Exercise inputs —
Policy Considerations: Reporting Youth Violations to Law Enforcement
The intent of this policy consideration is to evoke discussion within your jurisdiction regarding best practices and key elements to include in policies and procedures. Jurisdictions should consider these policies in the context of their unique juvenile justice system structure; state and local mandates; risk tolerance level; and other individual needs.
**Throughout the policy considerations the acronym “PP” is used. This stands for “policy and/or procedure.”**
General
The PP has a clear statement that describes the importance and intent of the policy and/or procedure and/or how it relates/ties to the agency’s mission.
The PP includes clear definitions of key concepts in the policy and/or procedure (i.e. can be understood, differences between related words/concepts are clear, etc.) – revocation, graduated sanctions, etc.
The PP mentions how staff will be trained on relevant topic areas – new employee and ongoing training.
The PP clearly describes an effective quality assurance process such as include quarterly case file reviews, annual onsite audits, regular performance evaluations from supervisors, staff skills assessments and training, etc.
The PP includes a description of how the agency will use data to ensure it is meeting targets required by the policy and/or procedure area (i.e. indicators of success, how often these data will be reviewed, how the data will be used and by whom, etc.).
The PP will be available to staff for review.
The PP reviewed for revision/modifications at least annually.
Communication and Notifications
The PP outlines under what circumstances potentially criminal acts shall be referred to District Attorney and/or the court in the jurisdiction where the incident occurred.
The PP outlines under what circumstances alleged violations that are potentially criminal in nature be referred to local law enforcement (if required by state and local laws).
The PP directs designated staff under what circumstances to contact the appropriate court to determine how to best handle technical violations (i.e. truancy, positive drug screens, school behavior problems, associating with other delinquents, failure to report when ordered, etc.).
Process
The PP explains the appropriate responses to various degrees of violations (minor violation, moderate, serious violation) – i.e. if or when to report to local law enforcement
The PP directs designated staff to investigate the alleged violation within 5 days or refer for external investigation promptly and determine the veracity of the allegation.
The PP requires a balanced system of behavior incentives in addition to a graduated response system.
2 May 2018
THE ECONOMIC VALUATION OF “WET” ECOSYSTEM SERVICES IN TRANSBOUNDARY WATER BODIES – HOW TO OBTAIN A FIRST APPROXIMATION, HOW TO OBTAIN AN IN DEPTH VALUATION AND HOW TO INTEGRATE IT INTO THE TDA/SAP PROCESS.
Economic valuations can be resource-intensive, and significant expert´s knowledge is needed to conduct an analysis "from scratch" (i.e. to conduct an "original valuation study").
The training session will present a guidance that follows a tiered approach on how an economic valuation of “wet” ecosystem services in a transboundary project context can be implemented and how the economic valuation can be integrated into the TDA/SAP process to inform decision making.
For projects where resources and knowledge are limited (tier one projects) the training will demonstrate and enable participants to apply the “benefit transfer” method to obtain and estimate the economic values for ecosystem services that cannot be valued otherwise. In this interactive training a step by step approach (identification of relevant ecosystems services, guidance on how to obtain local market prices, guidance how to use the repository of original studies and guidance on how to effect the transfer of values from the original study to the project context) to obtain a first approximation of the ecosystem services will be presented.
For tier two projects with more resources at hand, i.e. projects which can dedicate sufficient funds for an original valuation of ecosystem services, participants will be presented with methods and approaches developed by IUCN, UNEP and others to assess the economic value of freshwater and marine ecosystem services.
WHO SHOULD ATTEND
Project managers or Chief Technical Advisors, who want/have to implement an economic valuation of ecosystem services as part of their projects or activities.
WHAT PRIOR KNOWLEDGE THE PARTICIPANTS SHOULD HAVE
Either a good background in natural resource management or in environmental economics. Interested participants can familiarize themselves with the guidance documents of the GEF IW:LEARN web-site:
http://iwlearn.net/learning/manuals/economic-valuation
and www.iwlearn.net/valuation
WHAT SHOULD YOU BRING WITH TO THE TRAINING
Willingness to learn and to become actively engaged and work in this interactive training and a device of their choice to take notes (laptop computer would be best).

Exercise prompt — In the data above, how many lines contain the word "determine"? Only the number is wanted.

Result — 2